The Gwadar project is about more than simple trade — its backers hope that once finished, it will bolster Pakistan's economy and potentially give China's navy access to the Indian Ocean. The plan would also strengthen both China and Pakistan's positions versus India, and hedge against US influence in Asia.
India's Chabahar investment has been pending for years, in part owing to US sanctions against Iran over its nuclear program, many of which were lifted earlier this year. New Delhi will invest $200 million to develop two terminals and five berths at Chabahar.
Gwadar is being built as a commercial port and not as a naval facility for China’s navy — at least for the time being, but it could potentially be developed as one in the future. Situated on a barren, hammerhead-shaped peninsula in the south of insurgency-ridden Balochistan — and just north-east of the strategically important Straits of Hormuz — Pakistan's generals and China's politicians predict the development of Gwadar will be a game-changer.
It would give China a firm and reliable long-term beachhead in the Indian Ocean and close to the Persian Gulf, "effectively making it a two-ocean power," said Claude Rakisits, a senior fellow at the Atlantic Council.
Some US senators were caught off guard by the announcement of the Chabahar port deal, but the Obama administration has batted for India.
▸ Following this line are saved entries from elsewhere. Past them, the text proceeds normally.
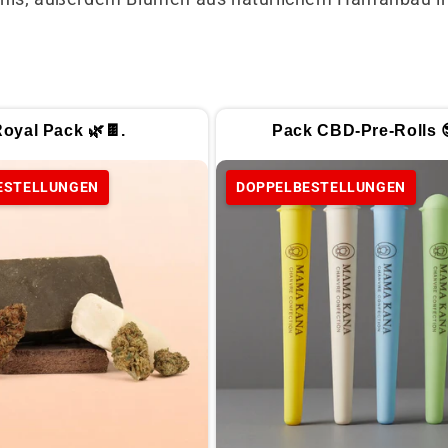
oyal Pack 🌿🍫.
Pack CBD-Pre-Rolls 
ESTELLUNGEN
DOPPELBESTELLUNGEN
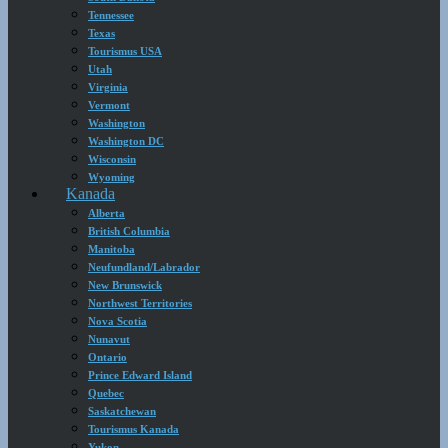
Tennessee
Texas
Tourismus USA
Utah
Virginia
Vermont
Washington
Washington DC
Wisconsin
Wyoming
Kanada
Alberta
British Columbia
Manitoba
Neufundland/Labrador
New Brunswick
Northwest Territories
Nova Scotia
Nunavut
Ontario
Prince Edward Island
Quebec
Saskatchewan
Tourismus Kanada
Yukon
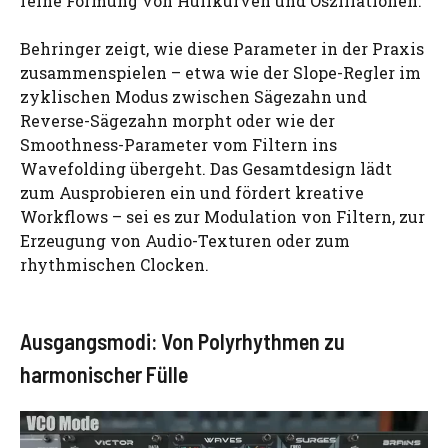
feine Formung von Hüllkurven und Oszillationen.
Behringer zeigt, wie diese Parameter in der Praxis
zusammenspielen – etwa wie der Slope-Regler im
zyklischen Modus zwischen Sägezahn und
Reverse-Sägezahn morpht oder wie der
Smoothness-Parameter vom Filtern ins
Wavefolding übergeht. Das Gesamtdesign lädt
zum Ausprobieren ein und fördert kreative
Workflows – sei es zur Modulation von Filtern, zur
Erzeugung von Audio-Texturen oder zum
rhythmischen Clocken.
Ausgangsmodi: Von Polyrhythmen zu
harmonischer Fülle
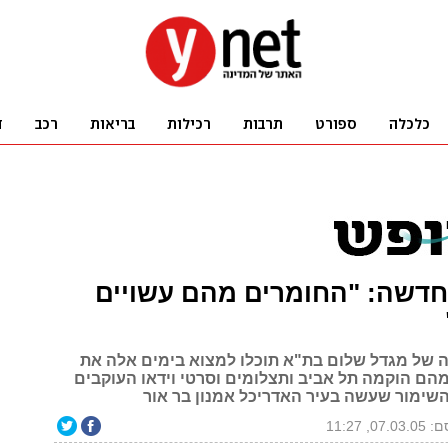
חדשה: "החומרים מהם עשויים
 של מגדל שלום בת"א תוכלו למצוא בימים אלה את
מהם הוקמה תל אביב ותצלומים וסרטי וידאו העוקבים
השימור שעשה בעיר האדריכל אמנון בר אור
07., 11:27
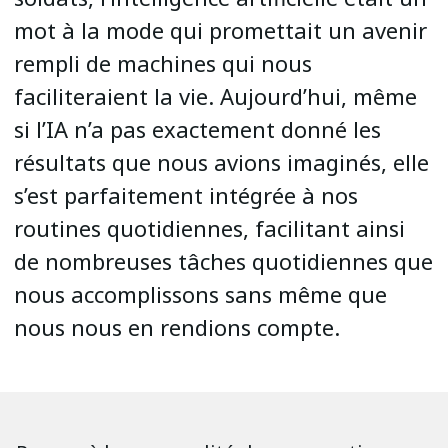
mot à la mode qui promettait un avenir
rempli de machines qui nous
faciliteraient la vie. Aujourd’hui, même
si l’IA n’a pas exactement donné les
résultats que nous avions imaginés, elle
s’est parfaitement intégrée à nos
routines quotidiennes, facilitant ainsi
de nombreuses tâches quotidiennes que
nous accomplissons sans même que
nous nous en rendions compte.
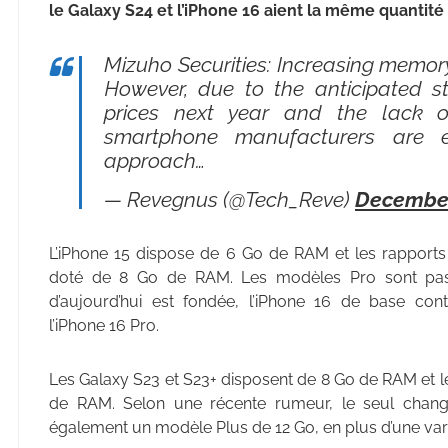
le Galaxy S24 et l’iPhone 16 aient la même quantit
Mizuho Securities: Increasing memory 
However, due to the anticipated s
prices next year and the lack of
smartphone manufacturers are e
approach…
— Revegnus (@Tech_Reve)
December
L’iPhone 15 dispose de 6 Go de RAM et les rapports 
doté de 8 Go de RAM. Les modèles Pro sont pas
d’aujourd’hui est fondée, l’iPhone 16 de base co
l’iPhone 16 Pro.
Les Galaxy S23 et S23+ disposent de 8 Go de RAM et l
de RAM. Selon une récente rumeur, le seul chang
également un modèle Plus de 12 Go, en plus d’une var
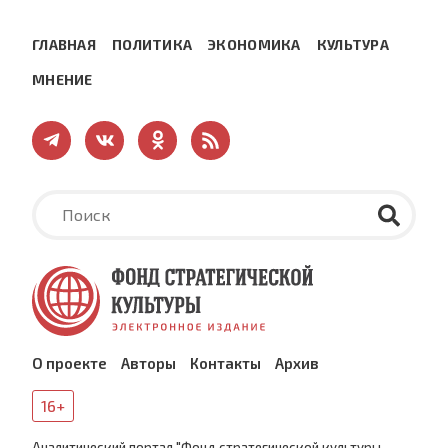
ГЛАВНАЯ
ПОЛИТИКА
ЭКОНОМИКА
КУЛЬТУРА
МНЕНИЕ
О проекте
Авторы
Контакты
Архив
16+
Аналитический портал "Фонд стратегической культуры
"For India to be able to contribute to the economic development of Afghanistan, it needs access that it does not readily have across its land boundary. And India is seeking to deepen its energy relationship with the Central Asian countries and looking for routes that would facilitate that," assistant secretary of state for South Asia Nisha Desai Biswal told the Senate foreign relations committee on Tuesday.
Biswal assured the senators that the Obama administration has been "very clear with the Indians what our security concerns have been and we would continue to engage them on those issues".